I hand him a sheet where we’ve mapped out the time cues and where to cut in the segments so he doesn’t have to watch the movie. Also a CD. “This is new intro music that our friend Jesmyn composed and recorded for us.”
“We’ll get letters.”
“Always.”
“Let’s get this show on the road. I have a very important date with not being here.”
“Arliss? That movie was my dad’s, and—”
“I know, they all are.”
“Yeah, but…this is one of the ones he and I actually watched together, so…”
“It’s special. I’ll be careful,” he says, suddenly quiet and sober, looking me in the eye. Arliss has always treated my growing up without a dad with more respect and gentleness than he affords anything else.

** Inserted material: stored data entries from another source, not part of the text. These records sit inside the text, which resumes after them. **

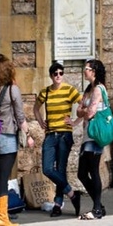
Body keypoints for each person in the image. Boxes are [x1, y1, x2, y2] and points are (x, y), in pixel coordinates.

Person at [0, 53, 33, 226]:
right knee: (3, 178)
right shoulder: (12, 90)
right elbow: (20, 116)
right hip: (7, 138)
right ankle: (2, 218)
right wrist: (29, 134)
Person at [33, 61, 82, 217]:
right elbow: (36, 108)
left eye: (61, 73)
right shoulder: (46, 92)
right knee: (48, 168)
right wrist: (41, 122)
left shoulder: (69, 90)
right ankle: (72, 194)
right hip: (50, 134)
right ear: (51, 76)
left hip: (64, 135)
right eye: (55, 74)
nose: (58, 76)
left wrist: (74, 121)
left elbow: (84, 107)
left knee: (61, 169)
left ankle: (57, 204)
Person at [71, 58, 109, 220]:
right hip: (88, 135)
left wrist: (84, 110)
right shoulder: (89, 89)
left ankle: (97, 209)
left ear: (93, 71)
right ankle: (98, 205)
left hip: (96, 135)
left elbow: (91, 112)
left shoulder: (99, 89)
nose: (84, 71)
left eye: (87, 68)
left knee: (93, 170)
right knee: (81, 173)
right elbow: (80, 111)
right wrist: (83, 112)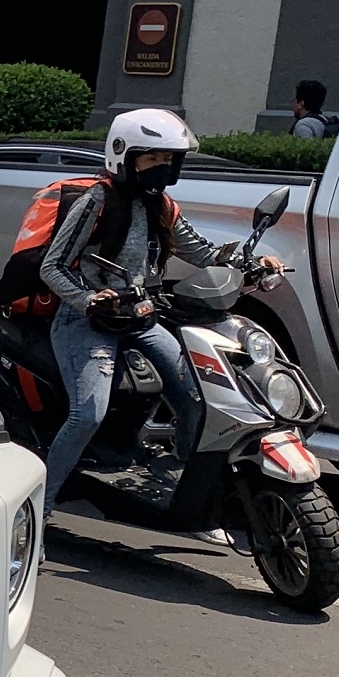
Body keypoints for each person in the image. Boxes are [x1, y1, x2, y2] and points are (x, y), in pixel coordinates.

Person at [37, 108, 275, 516]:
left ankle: (190, 495)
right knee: (87, 414)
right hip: (87, 321)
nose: (162, 168)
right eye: (152, 158)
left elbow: (203, 253)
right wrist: (88, 299)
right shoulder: (96, 202)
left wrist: (252, 261)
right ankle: (40, 508)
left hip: (141, 316)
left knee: (194, 396)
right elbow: (52, 266)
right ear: (124, 156)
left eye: (169, 160)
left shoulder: (162, 206)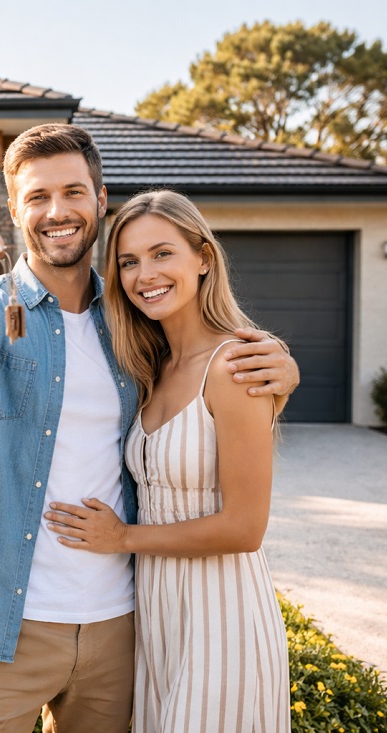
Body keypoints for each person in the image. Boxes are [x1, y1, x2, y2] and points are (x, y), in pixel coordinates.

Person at [0, 123, 298, 733]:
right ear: (16, 210)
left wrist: (282, 369)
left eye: (74, 192)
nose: (58, 211)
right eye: (38, 197)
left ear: (100, 200)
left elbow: (204, 354)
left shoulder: (135, 314)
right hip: (3, 626)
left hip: (123, 628)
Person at [44, 189, 291, 731]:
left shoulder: (234, 364)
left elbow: (246, 527)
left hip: (222, 614)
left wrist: (122, 538)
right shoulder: (148, 367)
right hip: (158, 615)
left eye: (162, 254)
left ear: (203, 258)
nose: (143, 274)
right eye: (128, 262)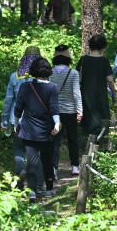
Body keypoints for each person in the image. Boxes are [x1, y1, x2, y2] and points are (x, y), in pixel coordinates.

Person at [14, 57, 60, 201]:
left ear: (33, 70)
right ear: (47, 71)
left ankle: (32, 192)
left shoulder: (25, 86)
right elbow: (54, 108)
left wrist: (16, 125)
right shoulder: (52, 87)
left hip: (28, 130)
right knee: (47, 161)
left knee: (32, 162)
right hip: (46, 130)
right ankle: (49, 190)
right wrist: (57, 125)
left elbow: (18, 108)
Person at [1, 46, 45, 192]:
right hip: (37, 121)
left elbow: (8, 101)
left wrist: (5, 121)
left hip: (17, 121)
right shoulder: (43, 78)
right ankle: (38, 187)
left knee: (19, 148)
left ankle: (21, 170)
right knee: (36, 152)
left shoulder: (14, 77)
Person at [50, 45, 83, 177]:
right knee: (73, 139)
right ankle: (75, 166)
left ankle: (53, 168)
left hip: (54, 112)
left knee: (54, 140)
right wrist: (80, 111)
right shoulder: (73, 73)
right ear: (68, 58)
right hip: (70, 112)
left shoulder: (49, 72)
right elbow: (76, 93)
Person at [76, 35, 117, 136]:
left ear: (90, 45)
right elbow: (110, 80)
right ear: (103, 47)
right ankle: (101, 143)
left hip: (85, 94)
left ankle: (87, 141)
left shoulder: (83, 59)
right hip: (100, 95)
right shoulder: (104, 61)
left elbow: (77, 78)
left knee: (88, 117)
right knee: (101, 118)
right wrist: (114, 95)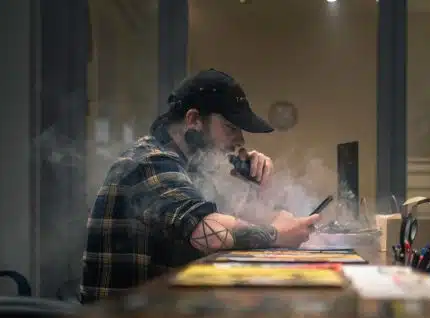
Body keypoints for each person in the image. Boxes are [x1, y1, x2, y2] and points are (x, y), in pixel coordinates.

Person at [80, 69, 321, 303]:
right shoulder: (151, 162)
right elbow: (210, 236)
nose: (240, 140)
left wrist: (254, 185)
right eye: (230, 127)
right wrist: (276, 234)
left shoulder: (187, 169)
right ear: (193, 120)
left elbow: (231, 221)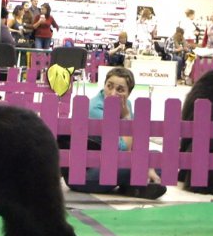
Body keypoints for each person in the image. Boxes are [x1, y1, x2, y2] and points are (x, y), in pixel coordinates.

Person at [65, 66, 167, 199]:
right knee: (135, 164)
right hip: (85, 174)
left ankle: (132, 185)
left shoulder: (126, 104)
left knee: (159, 158)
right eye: (109, 86)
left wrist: (147, 161)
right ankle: (136, 184)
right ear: (104, 85)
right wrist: (126, 117)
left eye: (120, 90)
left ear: (129, 93)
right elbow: (124, 149)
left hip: (112, 163)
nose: (113, 93)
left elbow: (139, 140)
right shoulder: (95, 109)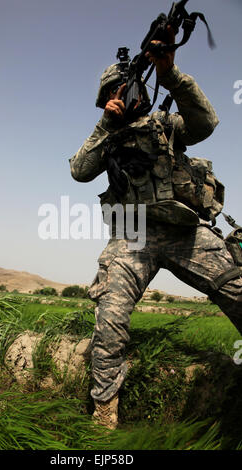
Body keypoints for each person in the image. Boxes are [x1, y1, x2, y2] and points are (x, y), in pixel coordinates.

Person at [69, 26, 242, 430]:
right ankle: (104, 414)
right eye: (117, 92)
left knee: (238, 289)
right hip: (132, 237)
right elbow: (79, 171)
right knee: (110, 321)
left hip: (184, 231)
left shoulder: (164, 123)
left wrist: (172, 75)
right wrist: (105, 124)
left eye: (129, 90)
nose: (127, 97)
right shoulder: (107, 136)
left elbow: (206, 123)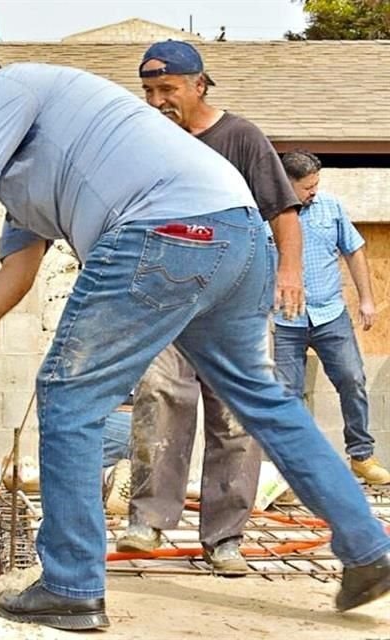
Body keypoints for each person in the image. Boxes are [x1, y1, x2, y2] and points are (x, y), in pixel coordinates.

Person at [0, 33, 390, 632]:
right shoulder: (16, 169)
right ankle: (368, 551)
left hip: (160, 230)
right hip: (234, 238)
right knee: (263, 399)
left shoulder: (5, 90)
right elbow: (17, 270)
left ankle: (70, 585)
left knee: (69, 397)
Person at [117, 40, 304, 574]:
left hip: (234, 301)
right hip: (165, 297)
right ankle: (147, 521)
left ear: (199, 85)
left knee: (237, 416)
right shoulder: (145, 146)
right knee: (158, 391)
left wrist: (289, 272)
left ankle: (225, 538)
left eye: (168, 89)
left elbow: (282, 211)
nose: (157, 101)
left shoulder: (239, 138)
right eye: (149, 91)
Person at [274, 151, 389, 485]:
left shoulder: (331, 208)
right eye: (307, 186)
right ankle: (295, 468)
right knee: (287, 394)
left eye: (316, 184)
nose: (313, 191)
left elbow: (354, 250)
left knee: (352, 379)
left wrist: (367, 299)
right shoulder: (266, 214)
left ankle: (361, 455)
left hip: (330, 316)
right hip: (284, 320)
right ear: (286, 183)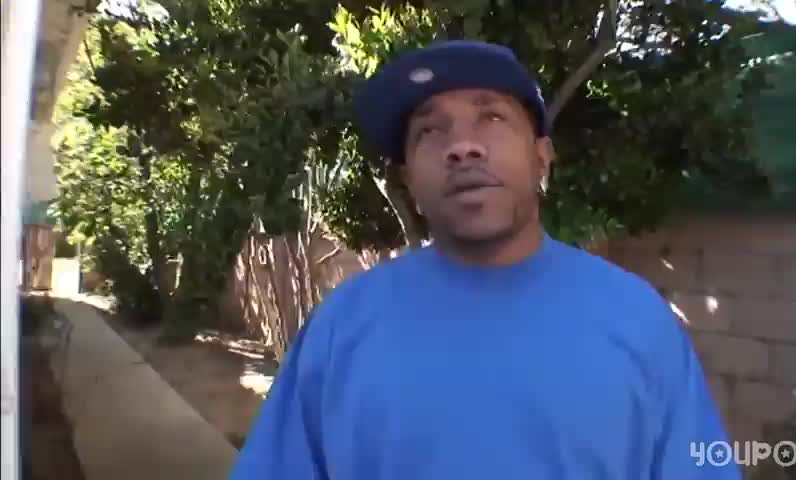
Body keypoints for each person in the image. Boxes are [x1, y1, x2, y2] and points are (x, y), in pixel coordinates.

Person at [230, 40, 742, 480]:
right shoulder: (340, 328)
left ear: (541, 158)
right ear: (409, 180)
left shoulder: (637, 318)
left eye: (491, 118)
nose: (462, 147)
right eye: (430, 132)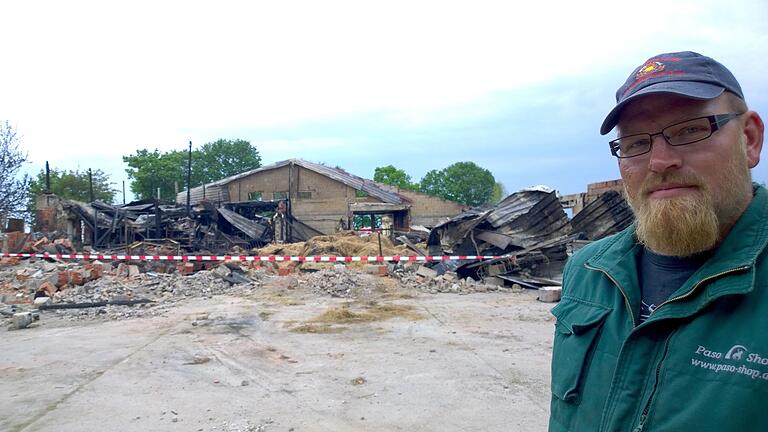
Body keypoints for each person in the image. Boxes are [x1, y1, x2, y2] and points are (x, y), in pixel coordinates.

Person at [549, 51, 766, 432]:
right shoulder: (587, 272)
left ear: (749, 139)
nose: (660, 161)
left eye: (690, 130)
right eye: (635, 143)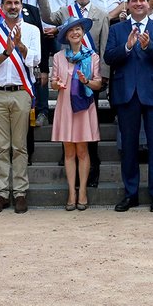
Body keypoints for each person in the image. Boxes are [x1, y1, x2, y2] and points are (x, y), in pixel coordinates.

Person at [104, 0, 153, 212]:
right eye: (133, 1)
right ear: (127, 4)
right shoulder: (117, 29)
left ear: (149, 4)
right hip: (126, 92)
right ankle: (131, 194)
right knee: (129, 146)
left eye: (141, 0)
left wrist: (148, 46)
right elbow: (108, 57)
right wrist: (127, 47)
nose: (138, 4)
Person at [0, 0, 41, 214]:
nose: (13, 6)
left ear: (22, 5)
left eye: (17, 2)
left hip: (21, 92)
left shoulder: (32, 30)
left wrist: (20, 46)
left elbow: (35, 60)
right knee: (1, 146)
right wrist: (6, 52)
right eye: (9, 3)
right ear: (3, 5)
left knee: (19, 146)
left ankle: (20, 193)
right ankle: (2, 192)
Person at [51, 16, 102, 210]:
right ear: (66, 35)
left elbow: (98, 83)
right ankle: (71, 191)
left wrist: (86, 81)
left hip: (83, 108)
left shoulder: (92, 56)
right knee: (69, 151)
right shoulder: (58, 57)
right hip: (65, 106)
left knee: (82, 150)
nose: (75, 32)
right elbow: (53, 82)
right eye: (71, 30)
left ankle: (83, 192)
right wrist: (57, 84)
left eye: (78, 29)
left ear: (83, 33)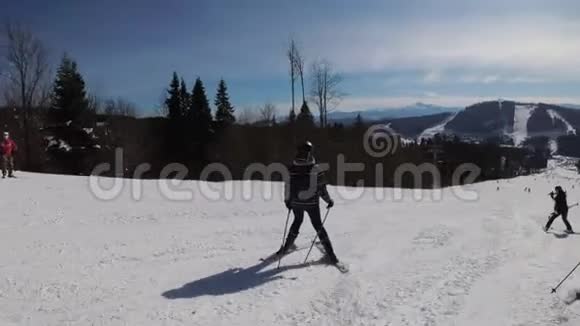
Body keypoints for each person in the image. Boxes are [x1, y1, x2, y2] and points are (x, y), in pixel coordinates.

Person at [277, 141, 339, 264]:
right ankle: (331, 255)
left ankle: (287, 247)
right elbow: (321, 188)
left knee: (297, 221)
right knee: (318, 226)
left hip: (295, 202)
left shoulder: (292, 169)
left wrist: (287, 201)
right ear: (309, 153)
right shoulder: (316, 169)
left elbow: (287, 186)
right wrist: (328, 201)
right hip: (312, 204)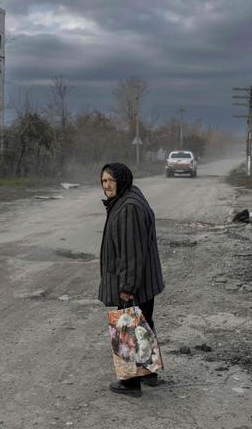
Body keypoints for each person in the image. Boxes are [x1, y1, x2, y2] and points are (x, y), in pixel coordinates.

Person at [99, 162, 164, 397]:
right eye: (104, 181)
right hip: (144, 279)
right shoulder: (130, 196)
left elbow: (131, 252)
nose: (107, 185)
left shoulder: (127, 207)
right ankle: (148, 373)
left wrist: (127, 287)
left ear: (122, 181)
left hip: (135, 281)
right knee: (142, 326)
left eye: (111, 181)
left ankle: (130, 383)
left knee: (127, 326)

“I’d hate if he ever came back and—”
“I’ll treat it with ten times the care that went into the making of the actual movie.”
“Do twenty times.” I turn to Josie, who has apparently just handed the poor beagle owner a costume. He’s blushing. “You ready, Rayne?”
“Ready, Delilah.”
???
I don’t know who watches Midnite Matinee or why.
I mean, I have some idea from letters we get. Here’s my guess: it’s lonely people. People who don’t have a lot going on in their lives, because they have time to sit at home on a Saturday night (that’s when we air in most markets, including our home market) and flip through channels. People who aren’t rich, because if they were, they’d have more entertainment options. People who aren’t hip, because if they were, they’d seek out higher-quality entertainment options. People who don’t truly love to be frightened, because if they did, they’d find actual scary movies. People who prefer their awful movies straight, with no commentary, because otherwise they’d watch old episodes of Mystery Science Theater 3000. People who still write letters.
It’s a very niche crowd.
Most of all, I think it’s people who love to be reminded that sometimes you do your best and you come up short, but there’s still a place in the world for people like that. People like them. It might be 11:00 on a Saturday night on a public access station in Topeka, Kansas, but it’s a place. It’s comforting to know that you don’t have to be excellent to not be completely forgotten. Maybe it’s people who feel like the world is leaving them behind.
Maybe it’s people who simply want to remember a time when they were happier and their lives were easier. That’s why I would watch.